- HOW TO COMPLETE THIS TASK:
Copy the lines exactly as they appear, starting with the first line of the records and ending with the line that contains "Researchers often fail".

(PROVIDED RECORDS)

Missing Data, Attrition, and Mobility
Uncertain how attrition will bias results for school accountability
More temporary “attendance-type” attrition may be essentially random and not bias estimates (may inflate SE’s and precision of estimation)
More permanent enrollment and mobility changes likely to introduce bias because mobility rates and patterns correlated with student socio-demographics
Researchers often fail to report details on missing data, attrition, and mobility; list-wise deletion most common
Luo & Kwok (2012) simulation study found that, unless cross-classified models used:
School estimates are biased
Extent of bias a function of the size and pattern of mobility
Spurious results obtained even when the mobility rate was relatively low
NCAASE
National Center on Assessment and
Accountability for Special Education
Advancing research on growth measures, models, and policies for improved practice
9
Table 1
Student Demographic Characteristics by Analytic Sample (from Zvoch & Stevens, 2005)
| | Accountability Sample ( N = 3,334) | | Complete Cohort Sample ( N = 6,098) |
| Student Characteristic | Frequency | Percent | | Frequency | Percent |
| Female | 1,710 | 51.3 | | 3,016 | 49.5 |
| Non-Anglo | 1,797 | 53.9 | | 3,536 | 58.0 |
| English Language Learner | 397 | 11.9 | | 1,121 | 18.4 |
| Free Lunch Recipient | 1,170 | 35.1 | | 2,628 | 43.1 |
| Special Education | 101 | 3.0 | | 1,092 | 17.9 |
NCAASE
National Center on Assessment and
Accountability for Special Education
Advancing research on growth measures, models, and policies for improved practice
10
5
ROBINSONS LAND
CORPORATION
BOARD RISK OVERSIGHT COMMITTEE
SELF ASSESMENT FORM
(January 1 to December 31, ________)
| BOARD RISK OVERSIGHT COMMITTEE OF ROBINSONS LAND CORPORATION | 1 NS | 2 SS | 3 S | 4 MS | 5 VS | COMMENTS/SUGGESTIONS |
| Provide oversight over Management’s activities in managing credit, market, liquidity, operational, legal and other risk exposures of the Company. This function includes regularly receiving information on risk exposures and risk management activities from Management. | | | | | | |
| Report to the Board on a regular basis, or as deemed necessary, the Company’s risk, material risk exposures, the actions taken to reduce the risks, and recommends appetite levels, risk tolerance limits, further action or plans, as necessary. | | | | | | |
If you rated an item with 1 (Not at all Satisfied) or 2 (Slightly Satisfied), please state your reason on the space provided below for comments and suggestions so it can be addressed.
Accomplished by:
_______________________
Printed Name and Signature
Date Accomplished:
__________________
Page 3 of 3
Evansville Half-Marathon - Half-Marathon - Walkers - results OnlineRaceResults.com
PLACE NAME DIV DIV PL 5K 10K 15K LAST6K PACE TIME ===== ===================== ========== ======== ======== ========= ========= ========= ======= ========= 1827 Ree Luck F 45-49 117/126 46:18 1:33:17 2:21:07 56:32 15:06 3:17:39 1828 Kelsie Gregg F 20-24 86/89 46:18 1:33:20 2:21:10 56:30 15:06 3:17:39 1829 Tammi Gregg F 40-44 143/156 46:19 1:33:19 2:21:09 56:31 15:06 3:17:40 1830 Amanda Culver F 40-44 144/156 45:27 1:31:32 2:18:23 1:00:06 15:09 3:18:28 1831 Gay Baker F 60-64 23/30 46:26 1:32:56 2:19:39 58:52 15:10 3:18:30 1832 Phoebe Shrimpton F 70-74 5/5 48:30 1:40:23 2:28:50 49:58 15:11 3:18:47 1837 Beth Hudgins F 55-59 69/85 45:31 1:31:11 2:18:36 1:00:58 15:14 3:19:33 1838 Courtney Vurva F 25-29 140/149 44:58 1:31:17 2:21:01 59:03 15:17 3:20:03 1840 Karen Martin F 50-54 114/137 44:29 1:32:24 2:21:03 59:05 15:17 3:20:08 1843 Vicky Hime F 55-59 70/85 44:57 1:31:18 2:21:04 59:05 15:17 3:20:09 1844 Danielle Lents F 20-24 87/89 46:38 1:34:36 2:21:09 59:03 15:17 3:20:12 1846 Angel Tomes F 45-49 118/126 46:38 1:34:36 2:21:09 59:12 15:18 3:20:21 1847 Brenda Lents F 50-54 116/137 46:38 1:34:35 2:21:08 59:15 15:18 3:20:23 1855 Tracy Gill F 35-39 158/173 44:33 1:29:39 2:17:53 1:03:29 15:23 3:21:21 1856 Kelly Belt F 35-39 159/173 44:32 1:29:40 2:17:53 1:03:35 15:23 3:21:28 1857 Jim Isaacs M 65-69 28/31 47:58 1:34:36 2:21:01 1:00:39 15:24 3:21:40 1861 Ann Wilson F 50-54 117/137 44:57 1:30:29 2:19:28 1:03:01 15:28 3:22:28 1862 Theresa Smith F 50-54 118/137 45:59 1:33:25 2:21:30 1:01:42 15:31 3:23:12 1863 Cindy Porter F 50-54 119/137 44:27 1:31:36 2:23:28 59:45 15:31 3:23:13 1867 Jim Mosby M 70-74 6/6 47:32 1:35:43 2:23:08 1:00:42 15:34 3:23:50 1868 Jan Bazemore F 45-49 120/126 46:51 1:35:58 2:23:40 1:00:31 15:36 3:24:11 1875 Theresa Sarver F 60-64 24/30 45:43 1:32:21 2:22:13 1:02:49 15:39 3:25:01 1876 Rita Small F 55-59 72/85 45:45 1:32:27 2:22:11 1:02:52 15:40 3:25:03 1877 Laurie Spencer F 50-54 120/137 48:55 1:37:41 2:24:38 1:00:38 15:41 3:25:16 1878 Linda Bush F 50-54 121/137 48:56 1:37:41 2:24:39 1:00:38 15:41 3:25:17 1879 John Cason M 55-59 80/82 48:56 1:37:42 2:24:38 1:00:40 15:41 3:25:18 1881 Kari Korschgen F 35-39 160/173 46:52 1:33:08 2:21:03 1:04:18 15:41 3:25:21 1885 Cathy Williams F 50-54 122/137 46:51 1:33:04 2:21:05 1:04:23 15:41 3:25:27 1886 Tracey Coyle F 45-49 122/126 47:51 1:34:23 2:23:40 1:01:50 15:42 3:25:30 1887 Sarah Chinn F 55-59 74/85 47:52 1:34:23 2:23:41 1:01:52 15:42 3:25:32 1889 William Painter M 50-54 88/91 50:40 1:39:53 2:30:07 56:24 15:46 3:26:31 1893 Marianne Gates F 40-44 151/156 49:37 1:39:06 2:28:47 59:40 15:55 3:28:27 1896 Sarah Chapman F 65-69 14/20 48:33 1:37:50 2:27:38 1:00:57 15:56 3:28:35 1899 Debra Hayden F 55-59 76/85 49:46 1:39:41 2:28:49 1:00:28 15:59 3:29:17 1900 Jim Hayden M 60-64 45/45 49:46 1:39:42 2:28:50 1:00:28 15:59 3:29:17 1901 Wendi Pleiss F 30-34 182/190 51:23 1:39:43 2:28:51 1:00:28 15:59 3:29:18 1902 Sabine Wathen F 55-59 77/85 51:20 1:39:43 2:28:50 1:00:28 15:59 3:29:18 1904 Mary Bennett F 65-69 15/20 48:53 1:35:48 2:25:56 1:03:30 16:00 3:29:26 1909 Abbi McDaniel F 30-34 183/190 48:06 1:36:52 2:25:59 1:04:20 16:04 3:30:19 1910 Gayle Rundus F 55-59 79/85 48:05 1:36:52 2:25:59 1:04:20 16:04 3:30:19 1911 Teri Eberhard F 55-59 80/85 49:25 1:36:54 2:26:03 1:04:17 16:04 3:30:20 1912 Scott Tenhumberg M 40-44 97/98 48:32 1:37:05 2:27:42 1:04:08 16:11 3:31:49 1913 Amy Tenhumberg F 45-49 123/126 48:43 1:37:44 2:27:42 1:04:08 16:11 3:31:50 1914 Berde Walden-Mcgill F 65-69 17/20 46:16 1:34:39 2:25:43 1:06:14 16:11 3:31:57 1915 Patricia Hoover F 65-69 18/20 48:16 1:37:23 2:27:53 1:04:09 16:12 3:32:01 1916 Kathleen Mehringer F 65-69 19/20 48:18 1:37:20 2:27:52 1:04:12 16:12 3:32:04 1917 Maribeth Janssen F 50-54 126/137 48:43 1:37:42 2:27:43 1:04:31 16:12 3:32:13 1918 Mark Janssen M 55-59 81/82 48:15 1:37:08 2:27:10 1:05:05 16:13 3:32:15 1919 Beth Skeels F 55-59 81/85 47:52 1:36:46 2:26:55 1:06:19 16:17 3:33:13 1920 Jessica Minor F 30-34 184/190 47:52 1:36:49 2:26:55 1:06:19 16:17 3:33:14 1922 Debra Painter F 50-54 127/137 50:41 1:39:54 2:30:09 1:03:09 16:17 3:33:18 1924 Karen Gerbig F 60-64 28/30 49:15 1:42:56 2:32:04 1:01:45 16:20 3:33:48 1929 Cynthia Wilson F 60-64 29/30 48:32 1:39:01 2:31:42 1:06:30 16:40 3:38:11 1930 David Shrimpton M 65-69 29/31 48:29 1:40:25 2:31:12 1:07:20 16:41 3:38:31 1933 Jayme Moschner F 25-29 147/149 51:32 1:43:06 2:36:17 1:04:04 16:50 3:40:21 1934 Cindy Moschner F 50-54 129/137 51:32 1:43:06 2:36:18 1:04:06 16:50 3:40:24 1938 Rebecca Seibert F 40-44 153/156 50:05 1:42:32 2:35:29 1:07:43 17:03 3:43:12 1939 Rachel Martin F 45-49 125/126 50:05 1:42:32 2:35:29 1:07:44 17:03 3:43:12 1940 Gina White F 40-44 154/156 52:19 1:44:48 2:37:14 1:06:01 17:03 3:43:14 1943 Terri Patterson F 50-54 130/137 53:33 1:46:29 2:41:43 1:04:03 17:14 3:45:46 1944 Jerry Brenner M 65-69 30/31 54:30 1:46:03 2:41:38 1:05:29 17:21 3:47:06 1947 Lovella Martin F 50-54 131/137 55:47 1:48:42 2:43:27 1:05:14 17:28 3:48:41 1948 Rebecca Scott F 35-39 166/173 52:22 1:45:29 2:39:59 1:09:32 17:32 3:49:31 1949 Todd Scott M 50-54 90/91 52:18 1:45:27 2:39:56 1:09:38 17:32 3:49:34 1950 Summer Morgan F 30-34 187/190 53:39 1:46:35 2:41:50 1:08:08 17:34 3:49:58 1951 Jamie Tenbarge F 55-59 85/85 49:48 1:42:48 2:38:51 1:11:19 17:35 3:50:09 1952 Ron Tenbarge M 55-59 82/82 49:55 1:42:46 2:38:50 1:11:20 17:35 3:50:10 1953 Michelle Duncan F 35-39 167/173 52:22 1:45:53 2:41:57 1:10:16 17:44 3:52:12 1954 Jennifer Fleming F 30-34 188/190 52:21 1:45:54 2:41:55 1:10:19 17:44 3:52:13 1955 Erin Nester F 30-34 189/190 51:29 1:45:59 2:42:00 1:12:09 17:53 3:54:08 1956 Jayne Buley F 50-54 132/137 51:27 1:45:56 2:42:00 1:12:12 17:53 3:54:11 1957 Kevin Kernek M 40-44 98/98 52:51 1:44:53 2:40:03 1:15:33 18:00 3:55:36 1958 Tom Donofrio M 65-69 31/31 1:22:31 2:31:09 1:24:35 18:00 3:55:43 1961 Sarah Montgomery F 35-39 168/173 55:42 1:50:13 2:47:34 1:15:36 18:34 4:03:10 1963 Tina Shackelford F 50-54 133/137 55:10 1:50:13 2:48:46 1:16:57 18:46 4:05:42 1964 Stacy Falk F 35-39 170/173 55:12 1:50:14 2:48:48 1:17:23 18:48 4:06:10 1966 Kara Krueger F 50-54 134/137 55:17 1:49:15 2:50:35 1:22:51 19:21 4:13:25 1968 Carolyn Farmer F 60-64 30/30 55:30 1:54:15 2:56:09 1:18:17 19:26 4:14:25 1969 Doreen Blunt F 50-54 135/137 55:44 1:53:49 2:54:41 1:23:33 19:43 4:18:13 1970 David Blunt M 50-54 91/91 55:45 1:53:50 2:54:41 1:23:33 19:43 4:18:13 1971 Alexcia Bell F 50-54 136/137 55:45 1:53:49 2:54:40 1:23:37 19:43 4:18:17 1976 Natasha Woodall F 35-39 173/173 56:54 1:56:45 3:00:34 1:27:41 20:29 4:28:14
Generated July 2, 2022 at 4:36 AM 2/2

(End PROVIDED RECORDS)

- RESULT FOR THIS TASK:
Missing Data, Attrition, and Mobility
Uncertain how attrition will bias results for school accountability
More temporary “attendance-type” attrition may be essentially random and not bias estimates (may inflate SE’s and precision of estimation)
More permanent enrollment and mobility changes likely to introduce bias because mobility rates and patterns correlated with student socio-demographics
Researchers often fail to report details on missing data, attrition, and mobility; list-wise deletion most common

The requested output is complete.